Tokenization

As mentioned in the previous section, it is often useful to represent a text as a list of tokens. The process of breaking a text up into its constituent tokens is known as tokenization. Tokenization can occur at a number of different levels: a text could be broken up into paragraphs, sentences, words, syllables, or phonemes. And for any given level of tokenization, there are many different algorithms for breaking up the text. For example, at the word level, it is not immediately clear how to treat such strings as "can't," "$22.50," "New York," and "so-called."

NLTK defines a general interface for tokenizing texts, the TokenizerI class. This interface is used by all tokenizers, regardless of what level they tokenize at or what algorithm they use. It defines a single method, tokenize, which takes a string, and returns a list of Tokens.

NLTK Interfaces

TokenizerI is the first "interface" class we've encountered; at this point, we'll take a short digression to explain how interfaces are implemented in NLTK.

An interface gives a partial specification of the behavior of a class, including specifications for methods that the class should implement. For example, a "comparable" interface might specify that a class must implement a comparison method. Interfaces do not give a complete specification of a class; they only specify a minimum set of methods and behaviors which should be implemented by the class. For example, the TokenizerI interface specifies that a tokenizer class should implement a tokenize method, which takes a string, and returns a list of Tokens; but it does not specify what other methods the class should implement (if any).

The notion of "interfaces" can be very useful in ensuring that different classes work together correctly. Although the concept of "interfaces" is supported in many languages, such as Java, there is no native support for interfaces in Python.

NLTK therefore implements interfaces using classes, all of whose methods raise the NotImplementedError exception. To distinguish interfaces from other classes, they are always named with a trailing "I". If a class implements an interface, then it should be a subclass of the interface. For example, the WSTokenizer class implements the TokenizerI interface, and so it is a subclass of TokenizerI.

The whitespace tokenizer

A simple example of a tokenizer is the WSTokenizer, which breaks a text into words, assuming that words are separated by whitespace (space, enter, and tab characters). We can use the WSTokenizer constructor to build a new whitespace tokenizer:
    >>> tokenizer = WSTokenizer() 
Once we have built the tokenizer, we can use it to process texts:
    >>> tokenizer.tokenize(text_str) 
    ['Hello'@[0w], 'world.'@[1w], 'This'@[2w], 'is'@[3w], 
     'a'@[4w], 'test'@[5w], 'file.'@[6w]]

However, this tokenizer is not ideal for many tasks. For example, we might want punctuation to be included as separate tokens; or we might want names like "New York" to be included as single tokens.

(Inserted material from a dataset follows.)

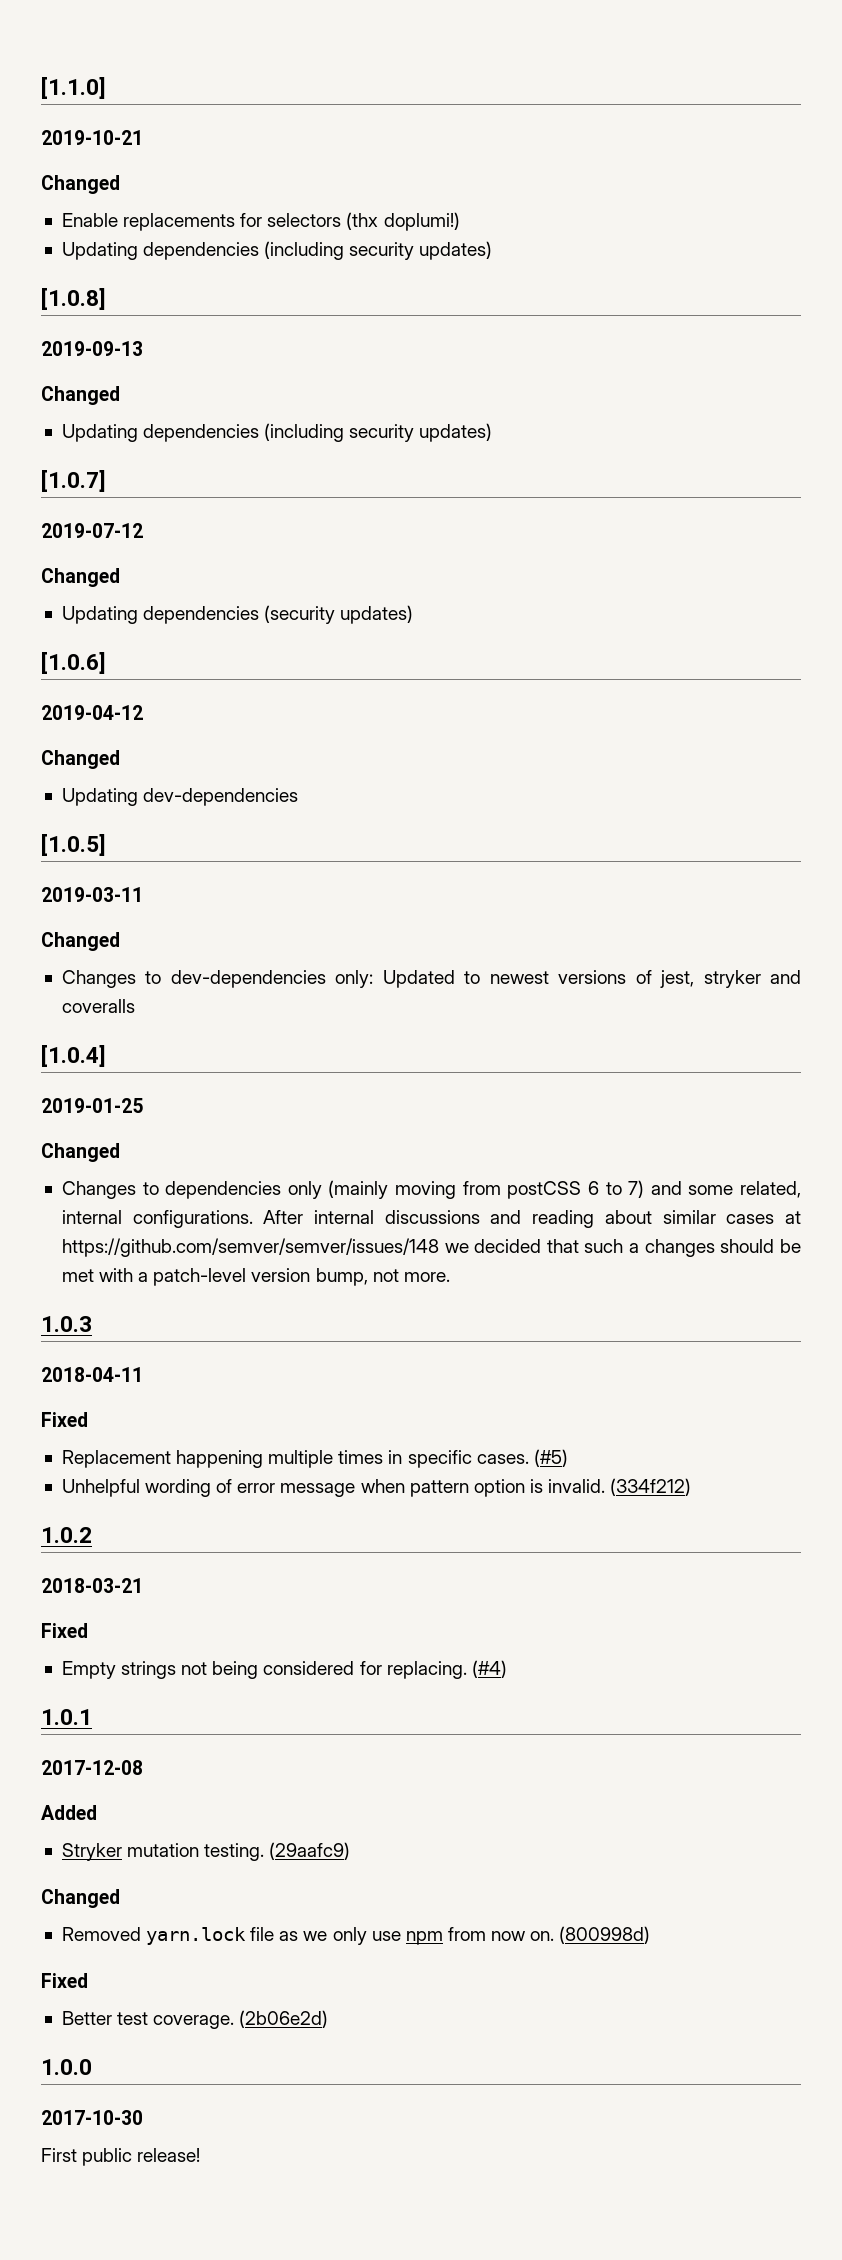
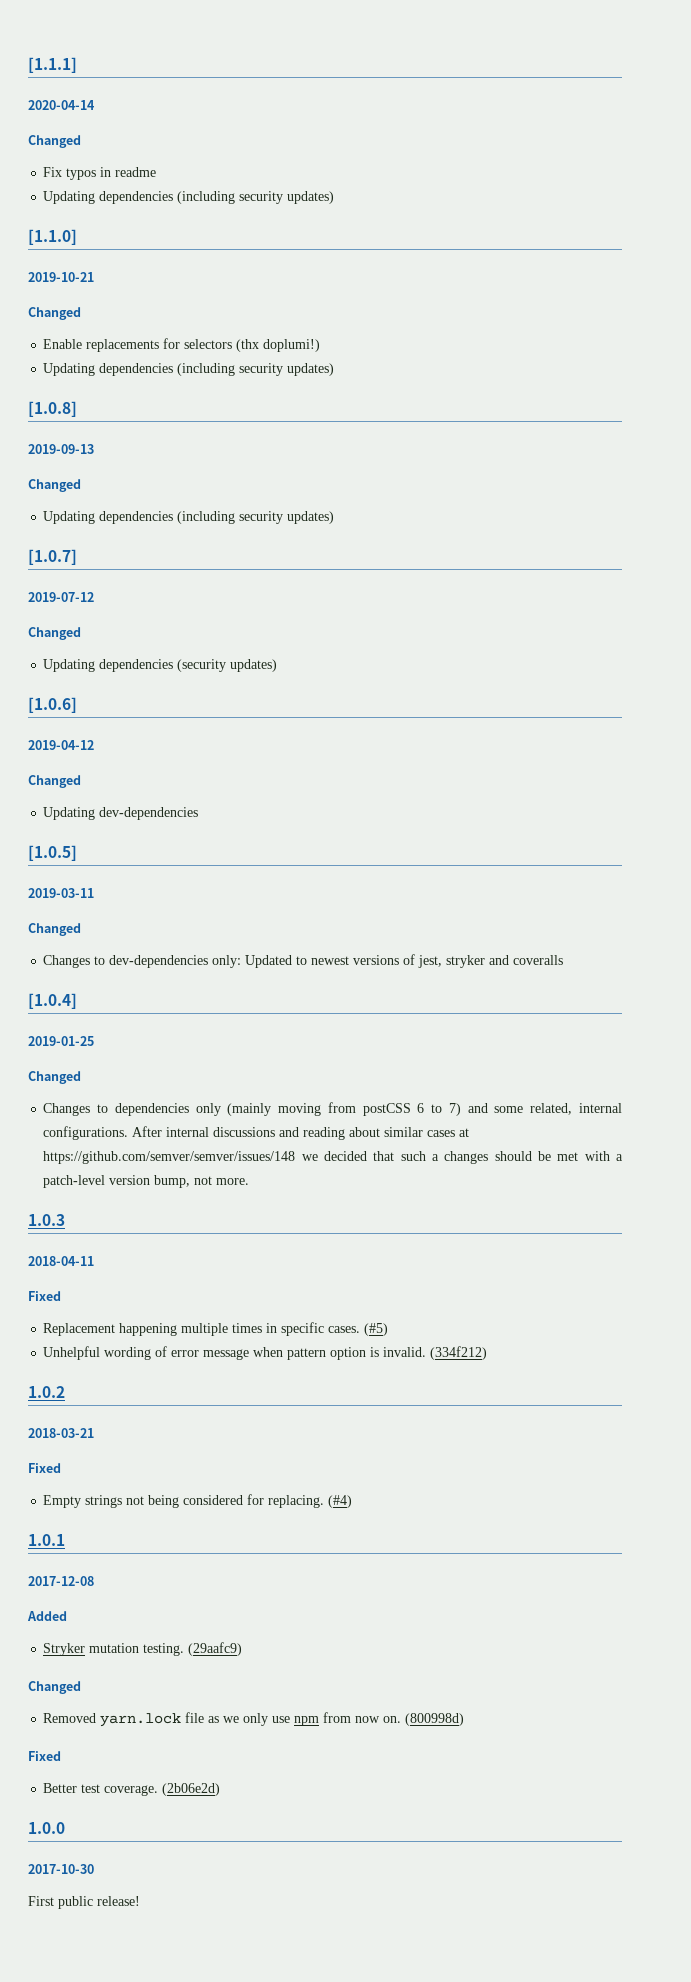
(41, 88) none -> [28,57,77,73] [28,100,95,110] [28,135,81,148] [43,167,157,180] [43,191,335,204] [1.1.1] // 2020-04-14 // Changed // Fix typos in readme // Updating dependencies (including security updates) //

The regular expression tokenizer

The RETokenizer is a more powerful tokenizer, which uses a regular expression to determine how text should be split up. This regular expression specifies the format of a valid word. For example, if we wanted to mimic the behavior or WSTokenizer, we could define the following RETokenizer:
    >>> tokenizer = RETokenizer(r'[^\s]+') 
    >>> tokenizer.tokenize(example_text) 
    ['Hello.'@[0w], "Isn't"@[1w], 'this'@[2w], 'fun?'@[3w]]
(The regular expression \s matches any whitespace character.)

To define a tokenizer that includes punctuation as separate tokens, we could use:
    >>> regexp = r'\w+|[^\w\s]+'
    '\w+|[^\w\s]+'
    >>> tokenizer = RETokenizer(regexp) 
    >>> tokenizer.tokenize(example_text) 
    ['Hello'@[0w], '.'@[1w], 'Isn'@[2w], "'"@[3w], 't'@[4w], 
     'this'@[5w], 'fun'@[6w], '?'@[7w]]
The regular expression in this example will match either a sequence of alphanumeric characters (letters and numbers); or a sequence of punctuation characters.

There are a number of ways we might want to improve this regular expression. For example, it currently breaks the string "$22.50" into four tokens; but we might want it to include this as a single token. One approach to making this change would be to add a new clause to the tokenizer's regular expression, which is specialized for handling strings of this form:
    >>> example_text = 'That poster costs $22.40.'
    >>> regexp = r'(\w+)|(\$\d+\.\d+)|([^\w\s]+)'
    '(\w+)|(\$\d+\.\d+)|([^\w\s]+)'
    >>> tokenizer = RETokenizer(regexp) 
    >>> tokenizer.tokenize(example_text) 
    ['That'@[0w], 'poster'@[1w], 'costs'@[2w], '$22.40'@[3w], '.'@[4w]]
Of course, more general solutions to this problem are also possible, using different regular expressions.